While reviewing his documents, I discovered a significant fact—something that reflected his generous nature. When my grandfather was discharged from the army on Nov. 30, 1917, he was to receive the remainder of his War Service Gratuity, which amounted to $339.90. It was to be paid in three separate cheques over three months—a fair amount of money in 1917. For a man with such an uncertain future who had suffered greatly, this would have been a financial boost. I saw the handwritten instructions on his pay sheet with these words, “Send 3rd cheque to Soldiers’ Aid Committee, Toronto, Ontario.” He had requested that the money be used to benefit the lives of other men returning from the horrors of war.
My grandfather died on Nov. 2, 1968, just four months short of his 90th birthday and just four days short of the date, Nov. 6, on which he was buried alive at the Somme in 1916.

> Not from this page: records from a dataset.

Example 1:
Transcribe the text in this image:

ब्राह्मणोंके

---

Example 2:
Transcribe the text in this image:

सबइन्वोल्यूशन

Four summers ago, I stood waist deep in a lush green wheat field in the area that was once Regina Trench near Courcelette. I reflected on my grandfather—on all that he had witnessed and experienced, and on the man he was at that time: newly married, nearly 40, yet willing to volunteer and sacrifice it all. I felt immense admiration for his courage, determination and loyalty. His generosity inspired others; this is the legacy he leaves for all of us. I am very proud to say he was my grandfather.